TEXT EXTRACT:

995 F.2d 231

NOTICE: Ninth Circuit Rule 36-3 provides that dispositions other than opinions or orders designated for publication are not precedential and should not be cited except when relevant under the doctrines of law of the case, res judicata, or collateral estoppel.
INTEGRATED COMPUTER SYSTEMS PUBLISHING CO., INC.,
Plaintiff-counterclaim-defendant-Appellant,
v.
The LEARNING TREE OPEN UNIVERSITY, Defendant-Appellee,
GSG Enterprises, Inc., Defendant-counterclaimant-plaintiff-Appellee.
INTEGRATED COMPUTER SYSTEMS PUBLISHING CO., INC.,
Plaintiff-counterdefendant-Appellee,
v.
The LEARNING TREE OPEN UNIVERSITY,
Defendant-counterplaintiff-Appellant.
INTEGRATED COMPUTER SYSTEMS PUBLISHING CO., INC.,
Plaintiff-counterclaim-defendant-Appellant,
v.
The LEARNING TREE OPEN UNIVERSITY; GSG Enterprises, Inc.,
Defendants-counterclaimants-Plaintiff-Appellees.

Nos. 92-55027, 92-55075 and 91-55480.

United States Court of Appeals, Ninth Circuit.

Argued and Submitted March 4, 1993.
Decided June 8, 1993.

1

Before: D.W. NELSON, WIGGINS, LEAVY, Circuit Judges

2

MEMORANDUM*

FACTS AND PRIOR PROCEEDINGS

3

In February, 1987, Integrated Computer Services, Inc. ("ICSP") and G.S.G. Enterprises, Inc., or the Learning Tree Open University ("LTU"), entered into a consent judgment in settlement of federal trademark infringement claims, trademark cancellation counterclaims, and counterclaims for trademark infringement under California law. The judgment outlined the rights of each party to use the words "Learning Tree" in their respective businesses. In 1989, ICSP changed its name to Learning Tree International. LTU objected and one year later moved for a contempt order in district court. Both sides filed motions for summary judgment. The district court granted LTU's motion, holding ICSP in contempt of the 1987 consent judgment. ICSP filed a notice of appeal and moved for a stay of the judgment pending appeal. The district court denied the motion to stay and entered a second contempt order. ICSP appeals, and we reverse.

WHAT THIS EXERCISE ASKS:
A: Reproduce the stretch of the Ninth Circuit memorandum from "NOTICE: Ninth Circuit" through "Defendant-counterplaintiff-Appellant.", character for character.
B: According to the Ninth Circuit memorandum, what new name did ICSP adopt in 1989?
C: Summarize the Ninth Circuit memorandum in two sentences.

ROWS:
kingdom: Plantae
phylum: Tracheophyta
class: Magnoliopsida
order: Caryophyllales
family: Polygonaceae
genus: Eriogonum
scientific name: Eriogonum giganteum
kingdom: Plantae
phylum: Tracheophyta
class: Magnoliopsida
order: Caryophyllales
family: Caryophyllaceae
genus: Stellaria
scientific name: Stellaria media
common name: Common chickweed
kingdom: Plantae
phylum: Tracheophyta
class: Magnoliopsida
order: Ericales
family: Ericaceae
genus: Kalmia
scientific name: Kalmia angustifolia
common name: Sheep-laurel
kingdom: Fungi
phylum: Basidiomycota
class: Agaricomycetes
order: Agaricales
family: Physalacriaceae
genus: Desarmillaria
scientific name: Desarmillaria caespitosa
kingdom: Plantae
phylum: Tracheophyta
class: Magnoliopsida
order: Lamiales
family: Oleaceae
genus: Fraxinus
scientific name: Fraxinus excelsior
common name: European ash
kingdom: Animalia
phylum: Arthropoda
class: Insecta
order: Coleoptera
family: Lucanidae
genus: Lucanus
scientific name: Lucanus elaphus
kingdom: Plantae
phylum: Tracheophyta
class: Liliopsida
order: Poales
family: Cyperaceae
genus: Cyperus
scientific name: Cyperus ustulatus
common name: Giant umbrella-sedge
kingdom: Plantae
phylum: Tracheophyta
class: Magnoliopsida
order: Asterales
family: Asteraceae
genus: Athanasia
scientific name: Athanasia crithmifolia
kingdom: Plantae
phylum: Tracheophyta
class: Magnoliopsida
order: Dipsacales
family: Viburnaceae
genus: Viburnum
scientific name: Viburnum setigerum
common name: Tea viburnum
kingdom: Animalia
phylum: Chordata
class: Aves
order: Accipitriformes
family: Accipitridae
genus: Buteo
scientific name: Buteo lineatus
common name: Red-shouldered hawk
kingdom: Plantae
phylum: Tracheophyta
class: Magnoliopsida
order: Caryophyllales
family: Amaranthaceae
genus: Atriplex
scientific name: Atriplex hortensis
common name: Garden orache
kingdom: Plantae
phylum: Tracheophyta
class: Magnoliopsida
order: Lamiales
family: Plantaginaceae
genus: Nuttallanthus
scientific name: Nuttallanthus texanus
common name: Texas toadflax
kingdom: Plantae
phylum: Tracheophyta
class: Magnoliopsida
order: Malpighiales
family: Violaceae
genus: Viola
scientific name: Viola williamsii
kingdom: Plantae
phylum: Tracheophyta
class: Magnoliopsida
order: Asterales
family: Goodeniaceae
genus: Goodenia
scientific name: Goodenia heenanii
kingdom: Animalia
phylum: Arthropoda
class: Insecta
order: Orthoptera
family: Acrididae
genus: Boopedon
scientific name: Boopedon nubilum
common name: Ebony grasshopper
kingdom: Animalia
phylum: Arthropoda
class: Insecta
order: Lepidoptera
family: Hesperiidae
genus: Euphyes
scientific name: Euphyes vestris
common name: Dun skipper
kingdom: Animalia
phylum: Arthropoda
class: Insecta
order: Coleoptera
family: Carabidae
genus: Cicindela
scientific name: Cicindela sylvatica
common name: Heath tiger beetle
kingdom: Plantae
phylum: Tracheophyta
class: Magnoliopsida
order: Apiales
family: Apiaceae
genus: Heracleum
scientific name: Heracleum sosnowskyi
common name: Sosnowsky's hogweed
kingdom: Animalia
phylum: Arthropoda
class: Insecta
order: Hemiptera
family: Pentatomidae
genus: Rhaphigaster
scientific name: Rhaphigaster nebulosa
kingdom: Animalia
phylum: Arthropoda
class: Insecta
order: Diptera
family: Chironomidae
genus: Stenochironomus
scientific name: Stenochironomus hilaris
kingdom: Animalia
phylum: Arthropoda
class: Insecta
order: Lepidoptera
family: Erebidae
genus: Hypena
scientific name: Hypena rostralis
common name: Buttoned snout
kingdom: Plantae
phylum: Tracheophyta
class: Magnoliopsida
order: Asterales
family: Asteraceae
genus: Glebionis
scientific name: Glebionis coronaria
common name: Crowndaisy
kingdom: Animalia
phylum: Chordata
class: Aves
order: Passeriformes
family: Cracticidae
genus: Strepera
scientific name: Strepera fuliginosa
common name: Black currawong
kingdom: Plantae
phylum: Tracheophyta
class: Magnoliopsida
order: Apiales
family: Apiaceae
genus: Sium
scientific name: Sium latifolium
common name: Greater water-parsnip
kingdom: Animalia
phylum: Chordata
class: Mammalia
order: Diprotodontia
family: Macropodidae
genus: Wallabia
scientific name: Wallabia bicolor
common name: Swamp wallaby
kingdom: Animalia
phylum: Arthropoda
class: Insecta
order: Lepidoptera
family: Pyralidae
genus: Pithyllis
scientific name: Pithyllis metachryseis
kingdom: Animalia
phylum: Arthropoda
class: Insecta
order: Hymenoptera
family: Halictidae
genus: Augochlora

EXERCISE SOLUTIONS:
A:
NOTICE: Ninth Circuit Rule 36-3 provides that dispositions other than opinions or orders designated for publication are not precedential and should not be cited except when relevant under the doctrines of law of the case, res judicata, or collateral estoppel.
INTEGRATED COMPUTER SYSTEMS PUBLISHING CO., INC.,
Plaintiff-counterclaim-defendant-Appellant,
v.
The LEARNING TREE OPEN UNIVERSITY, Defendant-Appellee,
GSG Enterprises, Inc., Defendant-counterclaimant-plaintiff-Appellee.
INTEGRATED COMPUTER SYSTEMS PUBLISHING CO., INC.,
Plaintiff-counterdefendant-Appellee,
v.
The LEARNING TREE OPEN UNIVERSITY,
Defendant-counterplaintiff-Appellant.

B: Learning Tree International.

C: In February 1987, ICSP and LTU settled their trademark claims through a consent judgment that set out each party's rights to use the words "Learning Tree" in its business. After ICSP changed its name to Learning Tree International in 1989, the district court held ICSP in contempt on summary judgment, denied a stay, and entered a second contempt order, and on ICSP's appeal the court reverses.